[EXERCISE] What's wanted is a faithful retyping of every entry, pictures excluded.

[DATA TO PROCESS]
------------------------------------------------

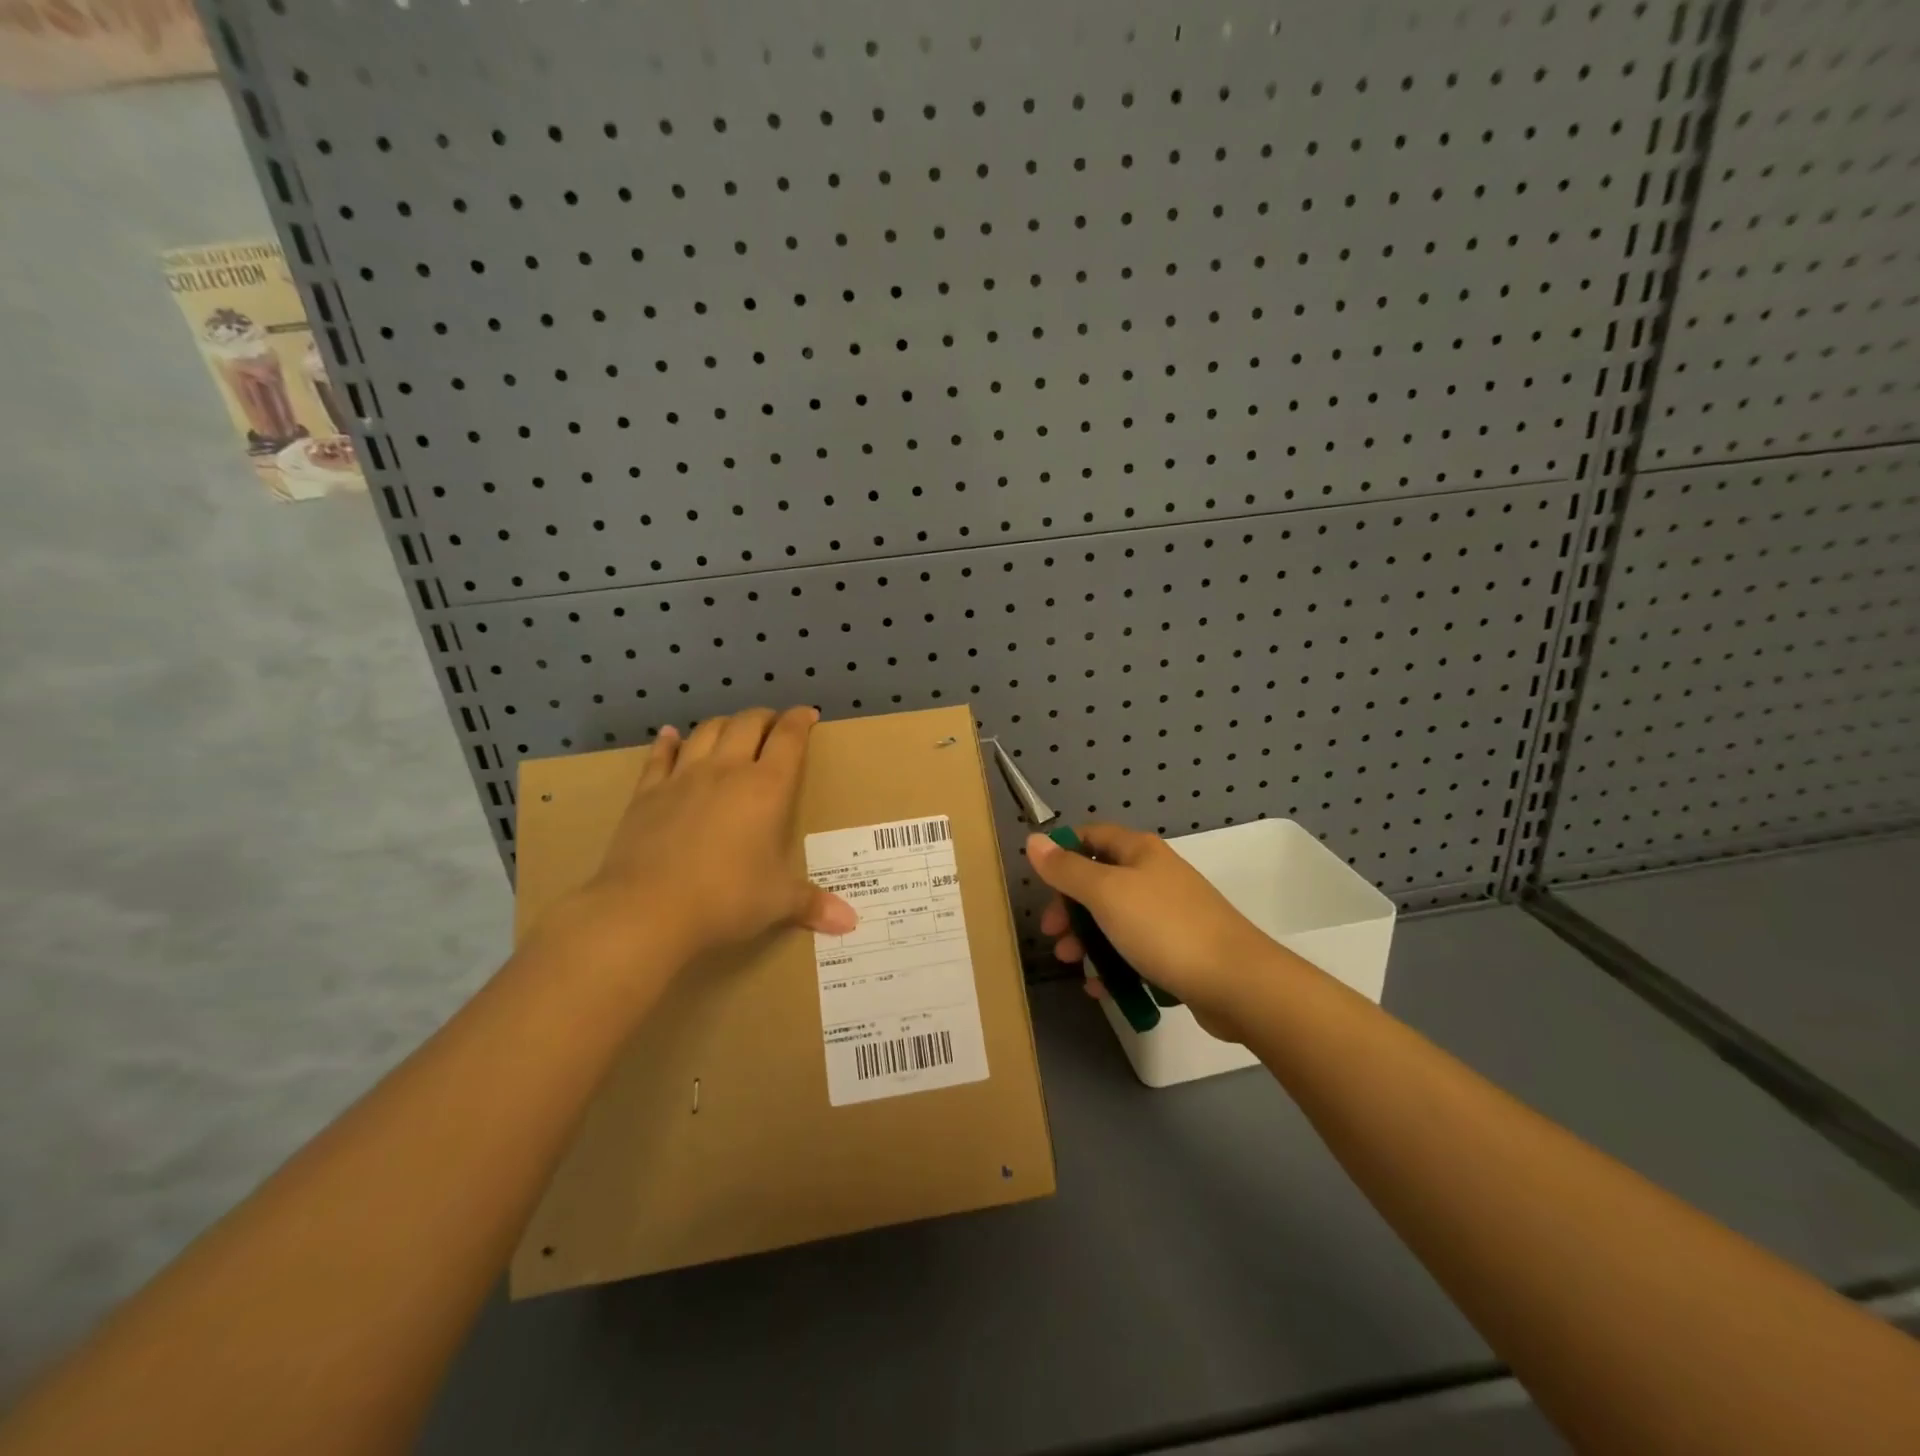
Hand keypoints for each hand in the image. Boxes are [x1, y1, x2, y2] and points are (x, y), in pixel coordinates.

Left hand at [564, 706, 856, 966]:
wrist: (646, 909)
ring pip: (706, 732)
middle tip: (773, 724)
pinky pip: (659, 757)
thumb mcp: (777, 902)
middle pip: (747, 724)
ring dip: (723, 724)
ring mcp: (683, 778)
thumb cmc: (726, 899)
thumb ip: (813, 904)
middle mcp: (727, 771)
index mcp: (766, 788)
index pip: (788, 738)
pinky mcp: (647, 793)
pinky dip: (668, 743)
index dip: (799, 721)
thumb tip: (850, 922)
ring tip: (732, 728)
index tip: (807, 714)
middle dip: (764, 718)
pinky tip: (670, 736)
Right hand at [1026, 825, 1282, 1038]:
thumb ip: (1067, 869)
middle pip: (1100, 880)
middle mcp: (1154, 875)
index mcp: (1139, 852)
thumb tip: (1034, 840)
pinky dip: (1113, 963)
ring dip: (1087, 938)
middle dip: (1070, 906)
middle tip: (1052, 933)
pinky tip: (1100, 987)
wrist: (1236, 982)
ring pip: (1115, 918)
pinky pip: (1135, 949)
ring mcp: (1169, 913)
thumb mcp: (1106, 894)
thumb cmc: (1164, 928)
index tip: (1042, 884)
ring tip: (1071, 963)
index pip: (1091, 836)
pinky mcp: (1179, 949)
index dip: (1063, 854)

------------------------------------------------

[EXPECTED ANSWER]
Hand keypoints for each hand in the image. Boxes are [x1, y1, x2, y2] and points are (x, y), in pixel coordinates.

Left hand at [564, 706, 856, 966]:
wrist: (646, 909)
ring pip: (706, 732)
middle tip: (773, 724)
pinky pip: (659, 757)
thumb mcp: (777, 902)
middle pip: (747, 724)
ring dip: (723, 724)
ring mcp: (683, 778)
thumb cmc: (726, 899)
thumb ip: (813, 904)
middle mcp: (727, 771)
index mcp: (766, 788)
index pip: (788, 738)
pinky mcp: (647, 793)
pinky dip: (668, 743)
index dip: (799, 721)
thumb tip: (850, 922)
ring tip: (732, 728)
index tip: (807, 714)
middle dip: (764, 718)
pinky tip: (670, 736)
Right hand at [1026, 825, 1282, 1038]:
thumb ip: (1067, 869)
middle pip: (1100, 880)
middle mcp: (1154, 875)
index mcp: (1139, 852)
thumb tip: (1034, 840)
pinky dip: (1113, 963)
ring dip: (1087, 938)
middle dip: (1070, 906)
middle tip: (1052, 933)
pinky tip: (1100, 987)
wrist: (1236, 982)
ring pip: (1115, 918)
pinky pip: (1135, 949)
ring mcp: (1169, 913)
thumb mcp: (1106, 894)
thumb cmc: (1164, 928)
index tip: (1042, 884)
ring tip: (1071, 963)
index pip: (1091, 836)
pinky mcp: (1179, 949)
index dip: (1063, 854)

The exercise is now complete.